Novartis’ investigational psoriasis drug secukinumab (AIN457) bested Amgen’s Enbrel in a Phase III study presented at the 22nd Congress of the European Association of Dermatology and Venereology in Istanbul, Turkey.
Secukinumab (AIN457) is a fully human monoclonal antibody that selectively binds to and neutralizes IL-17A.
The FIXTURE (the Full year Investigative eXamination of secukinumab vs. eTanercept Using 2 dosing Regimens to determine Efficacy in psoriasis) study found that secukinumab showed improved efficacy ompared to Enbrel in patients suffering from moderate-to-severe plaque psoriasis.
Secukinumab was more effective in clearing skin faster with a long-lasting effect than Enbrel, the head-to-head trial showed.
Data from an additional phase III study, SCULPTURE (Study Comparing secukinumab Use in Long-term Psoriasis maintenance therapy: fixed regimens vs reTreatment Upon start of RElapse), showed efficacy of secukinumab dosed at monthly intervals. Novartis plans to file for approval in the EU and the US later in 2013.
Secukinumab is also being evaluated for psoriatic arthritis, ankylosing spondylitis and rheumatoid arthritis, among others. Additionally, secukinumab is in phase II studies for the treatment of multiple sclerosis.
Mark Lebwohl, MD, professor and chairman of the Department of Dermatology at Mount Sinai School of Medicine in New York City, spoke with Plastic Surgery Practice about these findings and the current thinking on how to best treat psoriasis and prevent its downstream consequences.

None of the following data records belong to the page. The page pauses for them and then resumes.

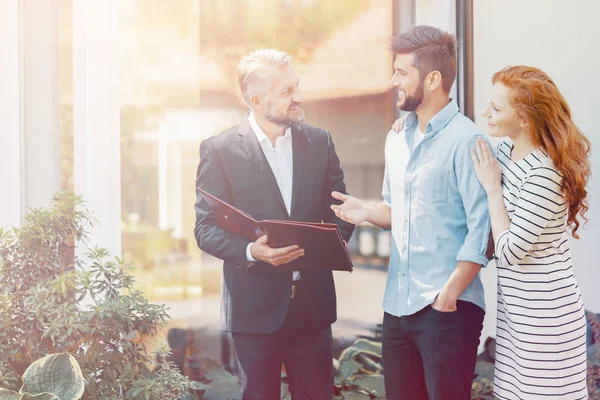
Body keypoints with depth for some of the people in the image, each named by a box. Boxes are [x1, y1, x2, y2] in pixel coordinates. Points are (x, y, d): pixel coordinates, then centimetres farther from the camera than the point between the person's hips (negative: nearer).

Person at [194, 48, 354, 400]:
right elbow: (206, 229, -5)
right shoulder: (220, 150, -5)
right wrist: (250, 251, -23)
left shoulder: (319, 142, 6)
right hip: (255, 305, -3)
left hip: (312, 302, 3)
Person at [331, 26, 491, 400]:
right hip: (398, 305, 7)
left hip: (448, 308, -7)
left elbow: (481, 229, -15)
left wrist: (449, 295, -18)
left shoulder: (465, 139, -12)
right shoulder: (397, 137, 12)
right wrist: (367, 212, 1)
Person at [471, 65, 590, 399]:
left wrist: (492, 185, -14)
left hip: (544, 315, -8)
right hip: (515, 309, 8)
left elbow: (510, 251, -21)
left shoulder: (544, 174, -23)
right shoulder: (506, 150, 2)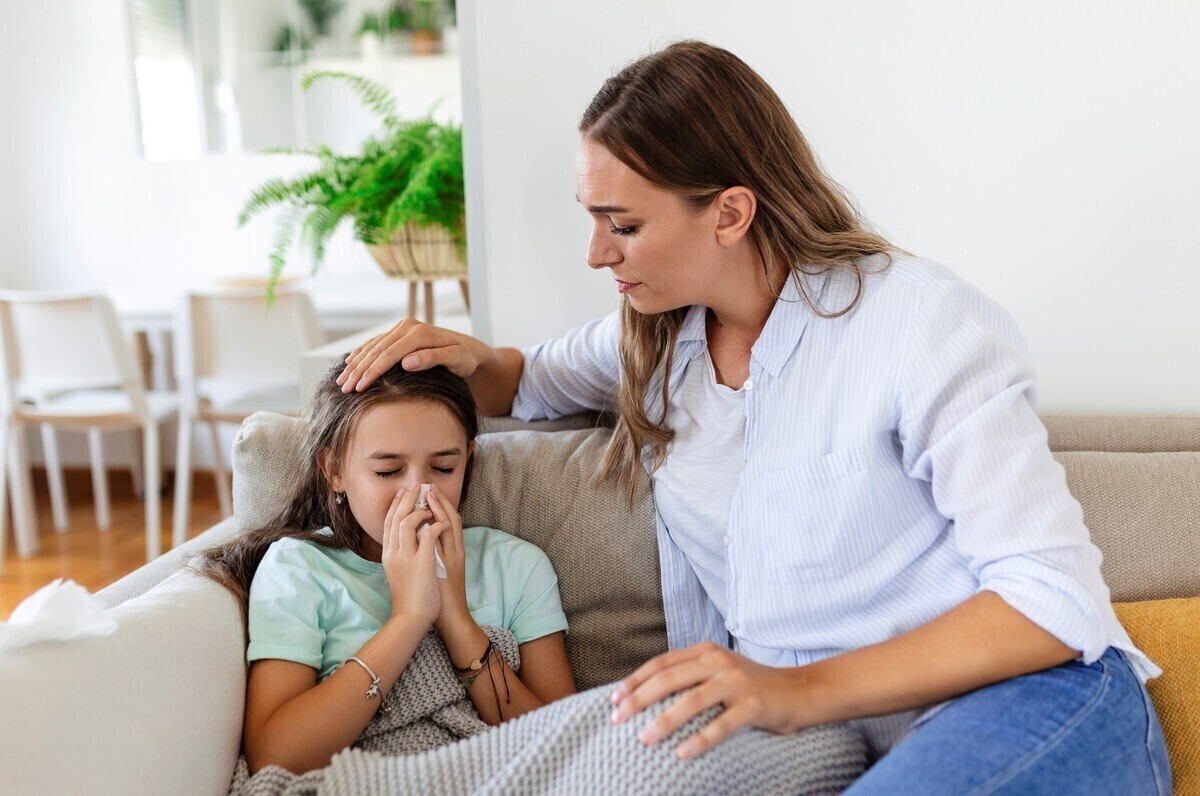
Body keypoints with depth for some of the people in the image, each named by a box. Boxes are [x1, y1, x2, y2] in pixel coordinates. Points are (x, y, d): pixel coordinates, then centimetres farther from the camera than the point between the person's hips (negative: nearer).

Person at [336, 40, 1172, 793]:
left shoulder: (921, 324, -13)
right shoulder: (654, 338, 8)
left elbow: (1055, 596, -16)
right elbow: (531, 382, 28)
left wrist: (803, 689, -26)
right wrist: (467, 357, 4)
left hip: (1034, 703, -3)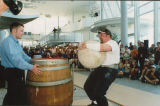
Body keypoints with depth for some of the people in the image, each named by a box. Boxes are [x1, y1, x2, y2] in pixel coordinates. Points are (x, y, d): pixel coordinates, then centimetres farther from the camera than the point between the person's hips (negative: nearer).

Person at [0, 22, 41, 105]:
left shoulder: (16, 42, 15)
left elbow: (23, 56, 20)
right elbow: (15, 59, -27)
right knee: (15, 98, -2)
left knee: (22, 95, 17)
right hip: (13, 73, -10)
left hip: (18, 72, 10)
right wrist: (31, 67, -26)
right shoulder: (8, 42, -18)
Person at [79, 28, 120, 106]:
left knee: (98, 93, -13)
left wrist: (86, 45, -33)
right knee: (87, 87, 13)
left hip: (109, 71, -9)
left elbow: (102, 48, -34)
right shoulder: (102, 43, 15)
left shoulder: (113, 43, -13)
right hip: (99, 68, 9)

“Secukinumab is a suberb drug. It works and works really fast and has a durable effect,” he says. While the use of biologics such as tumor necrosis factor alpha (TNFa)-blockers have revolutionized the treatment of psoriasis, many people don’t respond to TNF blockers, and some stop responding over time.
A growing body of evidence suggests that psoriasis is more than skin deep, and it can increase risk for diabetes, metabolic syndrome, and heart disease. As such, there is a huge movement to treat the condition more aggressively and hopefully stave off these consequences.
Available biologics do seem to lower these risks for these comorbidities. “Will the same thing happen with Il-17 blockers? We hope so,” he says.
“There are a lot of patients out there who are suffer badly from psoriasis and joint disease and cardiovascular disease and all of the associated complications of psoriasis,” he says. “We should be paying more attention and we do have drugs, but we are not taking advantage of them.”
The main reason is expense. Concerns about side effects—namely, infection and cancer—also exist, but “the risk for non-skin cancers is small and skin cancer risk is one that we are pretty good at handling,” he says. Patients are tested for signs of infection before beginning treatment with these biologic drugs.